Field name silently cropped at 16 chars
Hi,
Consider the following example:
from ffcv.writer import DatasetWriter
from ffcv.fields import NDArrayField, FloatField, StringField, IntField
class Dummy:
def __len__(self):
return 10
def __getitem__(self, id):
return (42,)
ds = Dummy()
writer = DatasetWriter("/tmp/test.beton", {
'this_is_a_very_long_field': IntField(),
}, num_workers=2)
writer.from_indexed_dataset(ds)
loader = Loader('/tmp/test.beton', batch_size=2, num_workers=2, order=OrderOption.SEQUENTIAL)
print(list(loader.pipelines.keys())[0]) # prints 'this_is_a_very_l'
It's unclear to me if the 16 chars limit is intended (I haven't found any mention of that in the doc, but I may have missed it). If it's not, well it's a bug, and if it is, perhaps it would be appropriate to add an assert in the writer?

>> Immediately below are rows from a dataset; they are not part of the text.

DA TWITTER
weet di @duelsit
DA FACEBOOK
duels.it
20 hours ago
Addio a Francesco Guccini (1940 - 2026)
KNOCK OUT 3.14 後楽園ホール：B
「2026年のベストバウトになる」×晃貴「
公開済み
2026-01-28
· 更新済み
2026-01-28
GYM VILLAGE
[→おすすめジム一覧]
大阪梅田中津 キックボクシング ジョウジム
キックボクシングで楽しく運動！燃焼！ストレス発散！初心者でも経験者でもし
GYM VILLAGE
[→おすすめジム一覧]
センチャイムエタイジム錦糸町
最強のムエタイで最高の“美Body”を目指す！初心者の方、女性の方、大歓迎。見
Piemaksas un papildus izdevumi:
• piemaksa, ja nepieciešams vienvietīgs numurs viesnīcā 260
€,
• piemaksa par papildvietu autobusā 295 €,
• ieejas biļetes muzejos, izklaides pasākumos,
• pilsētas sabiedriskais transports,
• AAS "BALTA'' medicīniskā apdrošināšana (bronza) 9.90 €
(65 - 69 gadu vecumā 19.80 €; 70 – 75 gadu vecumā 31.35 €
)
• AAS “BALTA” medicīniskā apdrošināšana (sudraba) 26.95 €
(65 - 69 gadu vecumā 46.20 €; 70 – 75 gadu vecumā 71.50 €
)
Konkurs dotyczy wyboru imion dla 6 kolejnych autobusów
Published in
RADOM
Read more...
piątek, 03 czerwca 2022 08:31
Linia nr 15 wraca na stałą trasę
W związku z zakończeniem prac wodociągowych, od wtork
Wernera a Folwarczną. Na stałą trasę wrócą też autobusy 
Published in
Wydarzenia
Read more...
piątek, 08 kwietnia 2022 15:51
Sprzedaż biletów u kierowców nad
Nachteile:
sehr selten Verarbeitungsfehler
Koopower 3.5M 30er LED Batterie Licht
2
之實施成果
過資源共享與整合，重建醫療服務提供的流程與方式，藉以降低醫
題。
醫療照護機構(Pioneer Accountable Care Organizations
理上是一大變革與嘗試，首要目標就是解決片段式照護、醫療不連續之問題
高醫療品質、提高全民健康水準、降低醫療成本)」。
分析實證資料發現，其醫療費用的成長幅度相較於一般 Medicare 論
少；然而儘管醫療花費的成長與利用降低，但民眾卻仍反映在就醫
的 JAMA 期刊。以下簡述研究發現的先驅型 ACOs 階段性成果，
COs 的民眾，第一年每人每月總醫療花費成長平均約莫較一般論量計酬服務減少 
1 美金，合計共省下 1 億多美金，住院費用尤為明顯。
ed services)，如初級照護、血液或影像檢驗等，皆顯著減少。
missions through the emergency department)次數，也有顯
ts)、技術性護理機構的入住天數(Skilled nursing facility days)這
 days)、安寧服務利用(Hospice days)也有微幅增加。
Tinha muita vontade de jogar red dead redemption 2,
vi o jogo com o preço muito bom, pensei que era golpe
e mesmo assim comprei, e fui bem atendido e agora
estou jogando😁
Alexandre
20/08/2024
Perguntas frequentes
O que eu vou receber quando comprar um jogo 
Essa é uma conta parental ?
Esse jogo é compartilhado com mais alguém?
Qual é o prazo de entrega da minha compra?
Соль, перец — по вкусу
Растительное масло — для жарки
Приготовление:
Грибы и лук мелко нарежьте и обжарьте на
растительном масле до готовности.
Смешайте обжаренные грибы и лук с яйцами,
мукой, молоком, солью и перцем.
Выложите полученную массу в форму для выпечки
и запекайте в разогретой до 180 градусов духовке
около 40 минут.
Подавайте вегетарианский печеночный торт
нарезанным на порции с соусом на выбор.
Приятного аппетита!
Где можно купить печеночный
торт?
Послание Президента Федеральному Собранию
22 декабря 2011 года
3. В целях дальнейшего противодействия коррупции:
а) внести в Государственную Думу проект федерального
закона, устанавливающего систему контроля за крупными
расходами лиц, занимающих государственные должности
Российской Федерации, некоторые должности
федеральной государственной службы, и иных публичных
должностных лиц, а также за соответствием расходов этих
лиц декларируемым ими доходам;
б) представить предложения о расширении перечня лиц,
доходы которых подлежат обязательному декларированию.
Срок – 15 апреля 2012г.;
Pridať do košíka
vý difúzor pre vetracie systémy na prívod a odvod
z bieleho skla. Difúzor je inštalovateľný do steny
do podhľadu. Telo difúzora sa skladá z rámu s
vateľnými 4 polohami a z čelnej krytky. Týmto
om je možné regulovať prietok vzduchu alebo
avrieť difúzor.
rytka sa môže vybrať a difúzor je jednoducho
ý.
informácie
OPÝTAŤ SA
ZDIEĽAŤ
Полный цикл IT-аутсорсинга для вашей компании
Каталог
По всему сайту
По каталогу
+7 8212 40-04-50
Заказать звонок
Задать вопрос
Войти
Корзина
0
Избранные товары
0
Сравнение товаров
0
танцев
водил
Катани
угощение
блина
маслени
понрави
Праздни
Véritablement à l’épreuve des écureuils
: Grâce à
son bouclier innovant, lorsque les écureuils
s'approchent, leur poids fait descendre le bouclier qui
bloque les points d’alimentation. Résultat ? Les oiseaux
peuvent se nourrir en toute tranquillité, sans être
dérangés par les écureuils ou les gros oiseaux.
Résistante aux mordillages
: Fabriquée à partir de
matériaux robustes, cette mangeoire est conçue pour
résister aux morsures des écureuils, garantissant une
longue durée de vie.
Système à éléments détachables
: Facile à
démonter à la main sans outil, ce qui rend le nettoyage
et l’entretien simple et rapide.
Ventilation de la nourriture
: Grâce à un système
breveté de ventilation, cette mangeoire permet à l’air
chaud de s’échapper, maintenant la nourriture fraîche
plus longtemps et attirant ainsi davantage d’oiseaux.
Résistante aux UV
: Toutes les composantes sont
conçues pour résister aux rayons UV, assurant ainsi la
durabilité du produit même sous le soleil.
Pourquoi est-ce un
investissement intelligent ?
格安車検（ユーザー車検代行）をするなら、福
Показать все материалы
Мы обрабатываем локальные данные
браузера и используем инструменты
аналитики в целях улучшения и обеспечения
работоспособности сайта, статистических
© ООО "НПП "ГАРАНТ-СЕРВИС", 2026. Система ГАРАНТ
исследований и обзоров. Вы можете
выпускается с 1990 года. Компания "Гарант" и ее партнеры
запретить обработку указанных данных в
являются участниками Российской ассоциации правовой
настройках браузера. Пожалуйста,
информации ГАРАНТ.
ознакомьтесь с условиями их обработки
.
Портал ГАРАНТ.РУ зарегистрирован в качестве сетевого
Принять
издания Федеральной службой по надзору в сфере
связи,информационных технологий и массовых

As it stands it's very confusing because no warning is issued, and I spent quite some time debugging an issue where my loading pipeline was not applied. I had something like pipelines = {"this_is_a_very_long_field": my_pipeline} and nothing was happening. I think this is the result of two fixable issues:
- As mentioned above, since the field name was actually shortened to "this_is_a_very_l" the pipeline didn't work. Throwing an error when trying to create a field name too long (or supporting it) fixes this issue.
- No warning was issued for creating a pipeline for a non-existent field. Adding a check to verify if each field used exists and issuing an error/warning otherwise would fix this issue.
Best
Hello,
This is indeed the case. FFCV file formats has a limit on the length of the field. We could definitely warn users when they use a name that is too long. Are you interested in submitting a pull request ?